One of the big battles already heating up is whether netbooks or smartphones take the place of PCs as the new client-side interface to the Web. Much like in the '80s when terminals gave way to PCs, 2009 will be the year that PCs are displaced by devices that, well, remind me a lot of terminals in terms of their reliance on a remote platform. But these products are more of a blend of desktop and remote capabilities, with smartphones being more portable but also more limited, and netbooks being much more similar to the PCs they replace (in fact, they are PCs that are in the process of being optimized for the Web).
Emergence of Corporate Netbooks
Initially, products that have hit the market, like the impressive and brand-new HP Mini 1000, were mostly targeted at consumers, but companies have already begun to request them. Versions that have Trusted Platform Modules (TPMs) and higher levels of security, like biometric fingerprint readers, are due in 2009.
Even IBM is starting to rave about these things as it brings its own desktop hosted solutions to market. The underlying concept of making use of the vastly more reliable wireless network to put much of the desktop complexity into the cloud is a good one and, in a cash-strapped market, it is already resonating.
Granted, it likely will be awhile before the full impact of this platform is understood, particularly the back end, but it promises many of the benefits of thin-client computing with fewer tradeoffs and risks.
Much of the same eco-system could be applied to smartphones and they have been growing in the enterprise for some time. The problem with smartphones is that there are too many platforms at the moment. And there are more entering early in 2009, as the Palm Nova platform rolls to market with its own applications store.
This takes a relatively small number of applications developers and spreads them thinly among Apple, Google, and now Palm, with Microsoft coming in late 2009. Microsoft's late entry with Windows Mobile 7 helps the others but there are currently too many platforms, with Symbian and LiMo on the short list of those that may not make it into the next decade.

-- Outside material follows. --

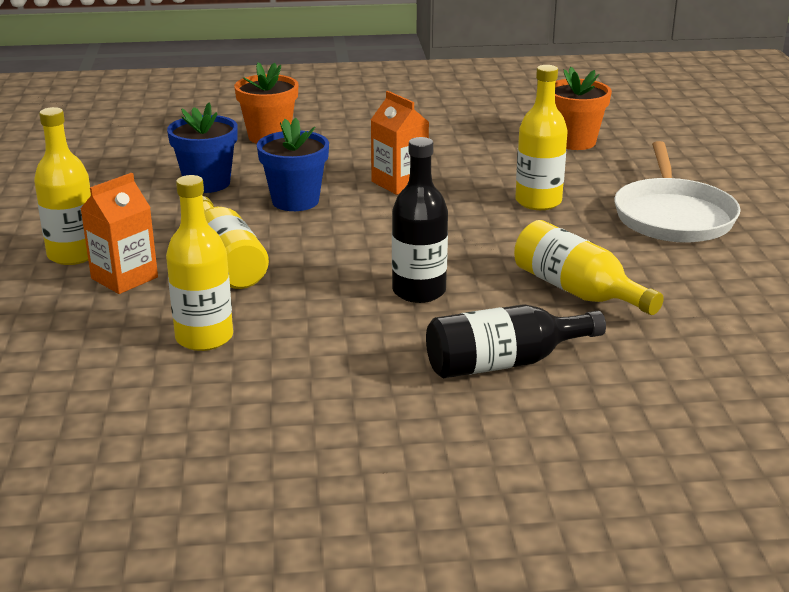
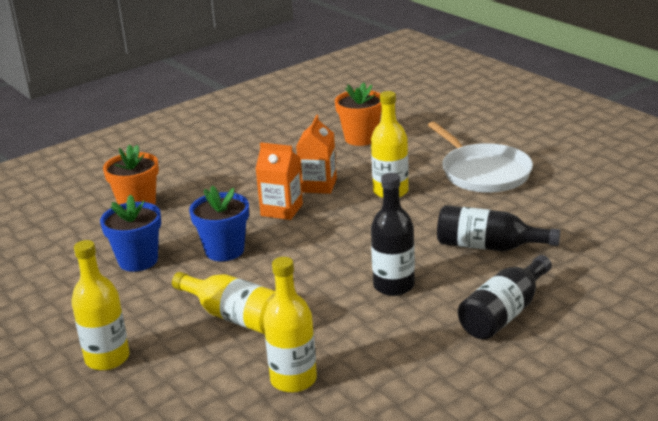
camera: 30 degrees left, 0 degrees up
orange carton [80,173,158,294] -> orange carton moved to [296,115,337,194]
yellow bottle [514,220,664,315] -> black bottle [437,205,560,251]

This proliferation of platforms, coupled with the comparatively high cost of smartphone services, when compared to regular cell phones, is likely the cause of the slowing growth for this class of product -- and it's likely to drive the underperforming platforms under during the next 24 months. Then we'll see the market begin to expand again and smartphones will more aggressively compete with netbooks.
The Other Shoe
However, we are still waiting for the other shoe to drop -- a set of truly visionary Web tools designed to work with both netbooks and smartphones. Google is the furthest along in this regard, but its Apps platform was largely disappointing, suggesting that the best is yet to come.
It is this back end that will make netbooks in particular the platform it can be and drive the next big replacement cycle for hardware on top of Windows 7. This doesn't mean that Linux and Apple won't be players, but neither platform has yet stepped up to the "embrace, extend and extinguish" strategy that worked so well with Microsoft. The desktop remains Microsoft's space to lose.
Another player to watch in this space is Phoenix Technology, which is slated to bring out in 2009 HyperSpace, initially announced in 2007. This product, based partially on a MacOS-like spin on Linux, promises to begin an interesting revolution and has the potential to put more Linux on the desktop than anything that has come before it.
Netbooks and smartphones, coupled with Web-based services and some interesting new platforms, will be moving against PCs in 2009. While it will take several years for this trend to fully emerge and displace traditional PCs, 2009 will represent the mainstream moves of the full platforms, including maturing Web-based properties and applications stores for both, that should drive some needed change into the personal computer segment. We'll find at the end of this fight that size has its advantages and most of us, particularly baby boomers, can't live on ultra small screens.
But we are setting up for a new class of converged product in a few short years as smartphones and netbooks probe for the natural middle ground between portability, price and functionality. It will be an interesting 24 months, at the end of which we will all be vastly more mobile.